同期と同居~彼の溺愛中枢が壊れるまで~
彼の口から紡がれる懐かしい方言が、比留川くんとのことで弱った心に沁みる。
嵐の抱える事情も理解したし、一度は好きになった相手だから、それなりの好意もある。
比留川くんを想うことに少し自信を無くしている今、嵐の誘いに乗って、地元に帰る方が楽になれるんじゃ――。
「……あれ? みちる?」
そのとき、離れた場所から知り合いの声が聴こえて、思わず声のした方を振り向く。
そこにいたのは同期の理央で、私と嵐とを見比べてなんだか妖しい笑みを浮かべる。
まさか、何か勘違いしてるんじゃ……。
「あ……ゴメン。
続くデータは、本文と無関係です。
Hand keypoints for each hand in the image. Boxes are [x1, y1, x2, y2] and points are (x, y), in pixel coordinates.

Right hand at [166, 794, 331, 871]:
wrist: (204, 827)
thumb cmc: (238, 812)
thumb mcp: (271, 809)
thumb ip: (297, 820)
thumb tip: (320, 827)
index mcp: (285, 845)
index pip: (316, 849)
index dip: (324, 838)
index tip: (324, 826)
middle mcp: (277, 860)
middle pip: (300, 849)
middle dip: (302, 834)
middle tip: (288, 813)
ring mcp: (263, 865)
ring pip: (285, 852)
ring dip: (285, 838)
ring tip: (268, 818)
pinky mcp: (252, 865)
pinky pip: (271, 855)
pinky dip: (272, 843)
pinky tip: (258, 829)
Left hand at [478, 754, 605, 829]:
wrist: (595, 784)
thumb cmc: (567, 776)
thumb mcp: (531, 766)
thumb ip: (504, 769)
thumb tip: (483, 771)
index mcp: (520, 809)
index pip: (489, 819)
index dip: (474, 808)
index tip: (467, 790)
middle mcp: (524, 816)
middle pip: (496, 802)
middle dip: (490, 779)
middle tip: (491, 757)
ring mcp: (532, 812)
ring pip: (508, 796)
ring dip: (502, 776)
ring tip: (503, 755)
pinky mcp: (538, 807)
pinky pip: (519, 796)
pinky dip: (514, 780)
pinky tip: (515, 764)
デート中だった?」
……やっぱりー!
咄嗟に反論しようとすると、嵐の方が先に立ち上がって理央の前に出ていく。
「みちるの友達ですか?」
「はい。同じ会社の同期なんですー! 笹川理央と申します」
愛想よく挨拶する理央に、嵐も柔らかい微笑みを返す。
「甲本嵐です。みちるとは昔付き合っていて……どうにか関係を修復できないか、と口説いていたところです」
嵐もなにバカ正直に本当のことを教えてるのー! 理央のニヤニヤが半端ないんですけど!
「きゃー、そうだったんですね! じゃあホント、邪魔者は退散しなきゃ!」
「いえ、私も仕事に戻らなくてはいけないので……よかったらここ、座ってください」
さっきまで自分の座っていた席を、嵐が理央に勧めた。